_EXERCISE DESCRIPTION_: Each line of the data that includes the string "theorem" is to be copied out.

_Data records_:
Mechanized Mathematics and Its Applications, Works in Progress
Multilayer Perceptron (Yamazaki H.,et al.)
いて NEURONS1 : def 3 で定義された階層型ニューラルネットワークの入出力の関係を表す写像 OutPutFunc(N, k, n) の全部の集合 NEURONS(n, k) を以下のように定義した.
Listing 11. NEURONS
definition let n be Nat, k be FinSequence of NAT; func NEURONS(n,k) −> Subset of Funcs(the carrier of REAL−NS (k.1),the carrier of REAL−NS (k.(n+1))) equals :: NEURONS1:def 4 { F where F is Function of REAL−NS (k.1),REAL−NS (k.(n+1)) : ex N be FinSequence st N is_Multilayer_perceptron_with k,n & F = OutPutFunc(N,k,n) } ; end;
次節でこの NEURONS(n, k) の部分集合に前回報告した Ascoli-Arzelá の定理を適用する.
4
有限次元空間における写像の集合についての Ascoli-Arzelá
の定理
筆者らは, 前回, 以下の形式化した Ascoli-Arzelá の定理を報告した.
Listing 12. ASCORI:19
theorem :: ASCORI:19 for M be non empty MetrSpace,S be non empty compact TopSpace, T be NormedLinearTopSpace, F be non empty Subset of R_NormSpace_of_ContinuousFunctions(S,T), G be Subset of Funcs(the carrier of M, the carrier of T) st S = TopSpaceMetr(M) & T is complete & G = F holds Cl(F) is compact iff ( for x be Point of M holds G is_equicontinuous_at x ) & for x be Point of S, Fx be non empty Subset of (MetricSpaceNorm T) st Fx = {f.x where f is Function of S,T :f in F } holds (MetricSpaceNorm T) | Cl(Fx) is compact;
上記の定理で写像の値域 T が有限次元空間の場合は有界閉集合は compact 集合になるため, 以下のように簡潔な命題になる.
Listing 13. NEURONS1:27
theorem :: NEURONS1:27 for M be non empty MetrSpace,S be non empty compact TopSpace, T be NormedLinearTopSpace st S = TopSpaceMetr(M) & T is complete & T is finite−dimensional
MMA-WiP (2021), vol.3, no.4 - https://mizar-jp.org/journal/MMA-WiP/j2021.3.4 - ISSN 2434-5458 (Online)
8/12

_OUTPUT OF THE EXERCISE_:
theorem :: ASCORI:19 for M be non empty MetrSpace,S be non empty compact TopSpace, T be NormedLinearTopSpace, F be non empty Subset of R_NormSpace_of_ContinuousFunctions(S,T), G be Subset of Funcs(the carrier of M, the carrier of T) st S = TopSpaceMetr(M) & T is complete & G = F holds Cl(F) is compact iff ( for x be Point of M holds G is_equicontinuous_at x ) & for x be Point of S, Fx be non empty Subset of (MetricSpaceNorm T) st Fx = {f.x where f is Function of S,T :f in F } holds (MetricSpaceNorm T) | Cl(Fx) is compact;
theorem :: NEURONS1:27 for M be non empty MetrSpace,S be non empty compact TopSpace, T be NormedLinearTopSpace st S = TopSpaceMetr(M) & T is complete & T is finite−dimensional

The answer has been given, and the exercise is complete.